Pour Thierry Rouquet, Pdg d’Arkoon, sa société s’inscrit déjà dans cette logique. Mais Patrick Prajs, Pdg de SkyRecon (racheté récemment par Arkoon précisément), relève une difficulté : la garantie de la confidentialité des échanges reste le frein numéro 1 dans les grands groupes. Un frein dont Frédéric Bénichou, directeur de l'éditeur Zscaler (filtrage Internet en mode cloud) pour l’Europe de l’Ouest, relativise l’importance : « en démarrant, j’étais relativement conservateur et je m’attendais à des réticences des grands comptes. Mais le marché réagit finalement de manière plutôt favorable. D’abord, les mentalités ont clairement évolué en quelques années. Et puis, dans notre cas, on parle plus de Web que de courrier électronique ; la problématique n’est pas exactement la même. » Mais pour Trend Micro, le développement du SaaS « répond aussi à un impératif économique, voire de manque de compétences et de temps pour l’administration des solutions de sécurité. Le SaaS devient vite très intéressant dès que l’on veut se recentrer sur son métier. » Un élément que Frédéric Bénichou intègre à son analyse : « avec la crise économique, les budgets d'acquisition de nouvelles solutions ont été limités. Si, en plus, il faut réduire les coûts d’administration, alors les entreprises vont natuellement vers le SaaS. »

Une « portion » du marché

Reste que, pour l’heure, le patron français de Zscaler estime que la sécurité en mode service « ne concerne qu’un certain pourcentage du marché… qui grandit vite. » Mais avec de réelles différences en fonction des secteurs d'activité et de la taille des organisations : « certains secteurs, comme la banque, y viennent très vite. Mais, pour le moment, ce qui marche le mieux pour nous, ce sont les entreprises de taille moyenne, de l’ordre de quelques milliers d’utilisateurs. Particulièrement des entreprises aux populations fortement distribuées géographiquement. »

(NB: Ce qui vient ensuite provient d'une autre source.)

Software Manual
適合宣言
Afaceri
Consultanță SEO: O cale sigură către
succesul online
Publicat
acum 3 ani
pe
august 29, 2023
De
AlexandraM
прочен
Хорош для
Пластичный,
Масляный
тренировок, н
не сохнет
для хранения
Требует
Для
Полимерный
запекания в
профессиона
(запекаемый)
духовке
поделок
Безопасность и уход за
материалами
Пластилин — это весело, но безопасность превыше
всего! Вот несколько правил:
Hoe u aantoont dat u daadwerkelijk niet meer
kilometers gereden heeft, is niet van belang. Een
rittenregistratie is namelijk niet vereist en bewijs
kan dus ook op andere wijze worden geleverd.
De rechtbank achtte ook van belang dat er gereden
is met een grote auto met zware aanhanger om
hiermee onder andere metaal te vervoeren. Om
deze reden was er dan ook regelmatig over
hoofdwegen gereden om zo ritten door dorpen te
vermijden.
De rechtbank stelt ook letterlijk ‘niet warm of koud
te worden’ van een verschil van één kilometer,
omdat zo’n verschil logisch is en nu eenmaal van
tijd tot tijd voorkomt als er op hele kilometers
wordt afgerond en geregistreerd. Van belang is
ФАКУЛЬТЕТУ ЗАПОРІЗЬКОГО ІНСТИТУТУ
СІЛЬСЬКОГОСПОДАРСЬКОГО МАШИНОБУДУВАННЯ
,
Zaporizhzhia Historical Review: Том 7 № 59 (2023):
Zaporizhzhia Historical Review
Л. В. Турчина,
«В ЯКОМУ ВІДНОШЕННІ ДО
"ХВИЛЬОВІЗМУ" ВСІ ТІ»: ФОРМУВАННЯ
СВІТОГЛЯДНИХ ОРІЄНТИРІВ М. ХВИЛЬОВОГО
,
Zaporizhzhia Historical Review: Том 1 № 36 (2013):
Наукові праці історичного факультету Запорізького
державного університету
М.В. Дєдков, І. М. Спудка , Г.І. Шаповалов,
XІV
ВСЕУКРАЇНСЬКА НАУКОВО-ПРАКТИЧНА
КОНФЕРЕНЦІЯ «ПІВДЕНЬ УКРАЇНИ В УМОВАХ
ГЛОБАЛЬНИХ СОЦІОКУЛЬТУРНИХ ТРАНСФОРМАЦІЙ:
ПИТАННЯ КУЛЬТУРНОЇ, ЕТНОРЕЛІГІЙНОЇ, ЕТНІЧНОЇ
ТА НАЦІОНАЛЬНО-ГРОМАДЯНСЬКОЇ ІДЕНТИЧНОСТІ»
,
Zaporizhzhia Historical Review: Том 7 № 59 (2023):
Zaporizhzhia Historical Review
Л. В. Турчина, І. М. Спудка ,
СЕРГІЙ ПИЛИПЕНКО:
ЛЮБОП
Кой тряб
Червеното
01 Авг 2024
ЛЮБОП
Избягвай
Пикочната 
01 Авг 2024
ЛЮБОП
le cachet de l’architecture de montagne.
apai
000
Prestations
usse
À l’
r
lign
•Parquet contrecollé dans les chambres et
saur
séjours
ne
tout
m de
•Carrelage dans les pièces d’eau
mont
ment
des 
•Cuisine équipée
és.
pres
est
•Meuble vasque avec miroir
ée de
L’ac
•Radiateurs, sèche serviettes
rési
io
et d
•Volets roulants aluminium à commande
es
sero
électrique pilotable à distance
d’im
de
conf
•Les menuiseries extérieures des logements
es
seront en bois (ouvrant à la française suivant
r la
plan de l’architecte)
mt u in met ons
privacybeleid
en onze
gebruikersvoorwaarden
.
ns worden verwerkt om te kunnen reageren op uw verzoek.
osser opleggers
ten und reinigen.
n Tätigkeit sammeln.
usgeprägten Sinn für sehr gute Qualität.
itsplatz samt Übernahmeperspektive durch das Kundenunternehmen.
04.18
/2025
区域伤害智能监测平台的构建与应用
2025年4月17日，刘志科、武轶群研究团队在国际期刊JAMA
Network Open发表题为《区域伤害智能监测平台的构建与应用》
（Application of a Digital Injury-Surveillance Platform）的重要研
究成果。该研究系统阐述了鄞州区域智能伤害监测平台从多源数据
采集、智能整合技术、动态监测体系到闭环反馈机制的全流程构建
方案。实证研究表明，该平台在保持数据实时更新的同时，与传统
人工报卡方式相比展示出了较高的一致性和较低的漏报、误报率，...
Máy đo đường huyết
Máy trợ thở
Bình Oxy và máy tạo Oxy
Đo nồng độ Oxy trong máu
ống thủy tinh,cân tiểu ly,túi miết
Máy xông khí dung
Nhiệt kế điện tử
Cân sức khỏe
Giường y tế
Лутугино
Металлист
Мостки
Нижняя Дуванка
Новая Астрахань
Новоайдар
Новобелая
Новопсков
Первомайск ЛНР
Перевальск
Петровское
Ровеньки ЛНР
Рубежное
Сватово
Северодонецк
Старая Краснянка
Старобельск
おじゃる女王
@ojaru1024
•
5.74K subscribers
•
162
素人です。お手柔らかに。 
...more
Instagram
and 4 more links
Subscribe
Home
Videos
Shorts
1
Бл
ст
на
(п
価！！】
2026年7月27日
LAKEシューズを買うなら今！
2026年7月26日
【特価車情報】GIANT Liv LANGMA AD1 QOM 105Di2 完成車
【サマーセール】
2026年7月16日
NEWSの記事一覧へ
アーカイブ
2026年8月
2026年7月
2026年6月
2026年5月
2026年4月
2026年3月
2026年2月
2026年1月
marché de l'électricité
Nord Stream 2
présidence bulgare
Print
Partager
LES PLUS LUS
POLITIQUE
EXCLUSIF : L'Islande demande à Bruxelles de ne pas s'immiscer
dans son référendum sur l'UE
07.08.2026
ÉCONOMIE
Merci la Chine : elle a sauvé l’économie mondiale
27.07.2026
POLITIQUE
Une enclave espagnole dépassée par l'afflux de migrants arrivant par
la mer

Au final, les grands éditeurs d’antivirus ont compris l’intérêt de ce mode de commercialisation encore relativement jeune. Avec une certaine logique, selon Frédéric Bénichou : « l’antivirus, sur le poste de travail, est lourd et gourmand ; et il ne sert quasiment plus qu’à faire du nettoyage… autant faire le travail une fois pour toutes, en mode SaaS, au niveau de la passerelle. »

Chez Devoteam, Jean-Marc Boursat se montre plus circonspect : « il y a une complémentarité entre défense en profondeur et protection de premier niveau. » Autant dire que le SaaS n’est pas prêt à répondre à l’intégralité des problématiques de sécurité liées au poste de travail.